Denis Steinman
Denis Steinman

Reputation: 7799

How to pass a Rust function as a selector into NSMenuItem.action using objc2?

I have the next code to build an application menu in AppDelegate (an AppDelegate code was taken from the official example):

impl AppDelegate {
    fn new(mtm: MainThreadMarker, menu: Option<Menu>) -> Id<Self> {
        let this = mtm.alloc();
        let this = this.set_ivars(Ivars {
            mtm,
            menu,
        });
        unsafe { msg_send_id![super(this), init] }
    }

    fn build_menu(&self, menu: &Menu, ns_menu: &Id<NSMenu>) {
        let ivars = self.ivars();
        for item in menu.items.iter() {
            let ns_menu_item = NSMenuItem::new(ivars.mtm);
            let title = NSString::from_str(&item.name);
            unsafe { ns_menu_item.setTitle(&title) };
            
            if let Some(on_click) = &item.on_click {
                unsafe { ns_menu_item.setAction(Some(on_click)) };
            }

            if let Some(submenu) = &item.submenu {
                let ns_submenu = NSMenu::new(ivars.mtm);
                self.build_menu(submenu, &ns_submenu);
                ns_menu_item.setSubmenu(Some(&ns_submenu));
            }
            
            ns_menu.addItem(&ns_menu_item);
        }
    }

    fn create_menu(&self, application: Id<NSApplication>) {
        let ivars = self.ivars();
        if let Some(menu) = &ivars.menu {
            let main_menu = NSMenu::new(ivars.mtm);
            application.setMainMenu(Some(&main_menu));

            self.build_menu(menu, &main_menu);
        }
    }
}

The problem is in this part of the code:

if let Some(on_click) = &item.on_click {
    unsafe { ns_menu_item.setAction(Some(on_click)) };
}

The on_click: fn() is a Rust function and I can't get how to pass it as an Objective-C selector using objc2.

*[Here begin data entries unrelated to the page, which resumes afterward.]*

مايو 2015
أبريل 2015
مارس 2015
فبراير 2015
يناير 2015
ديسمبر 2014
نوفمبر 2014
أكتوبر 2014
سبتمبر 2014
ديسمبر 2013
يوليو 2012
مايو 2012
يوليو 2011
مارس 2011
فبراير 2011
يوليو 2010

In generated AppKit that method looks as below:

#[method(setAction:)]
pub unsafe fn setAction(&self, action: Option<Sel>);

Upvotes: 0

Views: 110

Answers (1)

Denis Steinman
Denis Steinman

Reputation: 7799

I'm pretty sure there's a much simpler way but... I've resolved my problem using a custom NSMenuItem class:

#[derive(Debug)]
#[allow(unused)]
struct MacMenuItemIvars {
    action: Option<fn()>,
}

declare_class!(
    struct MacMenuItem;

    unsafe impl ClassType for MacMenuItem {
        type Super = NSMenuItem;
        type Mutability = mutability::MainThreadOnly;
        const NAME: &'static str = "MenuItem";
    }

    impl DeclaredClass for MacMenuItem {
        type Ivars = MacMenuItemIvars;
    }

    unsafe impl MacMenuItem {
        #[method(callback)]
        fn __callback(&self) {
            if let Some(action) = self.ivars().action {
                action();
            }
        }
    }

    unsafe impl NSObjectProtocol for MacMenuItem {}
);

impl MacMenuItem {
    fn new<S>(mtm: MainThreadMarker, title: S, action: Option<fn()>) -> Id<Self>
    where
        S: Into<String>,
    {
        let this = mtm.alloc();
        let this = this.set_ivars(MacMenuItemIvars {
            action,
        });
        let item: Id<MacMenuItem> = unsafe { msg_send_id![super(this), init] };

        let title: String = title.into();
        let title = NSString::from_str(&title);
        unsafe { item.setTitle(&title) };

        if action.is_some() {
            unsafe { item.setTarget(Some(&item)) };
            unsafe { item.setAction(Some(sel!(callback))) };
        }

        item
    }
}

There must be a way to achieve the same result using Objective-C blocks. However, I didn't get how.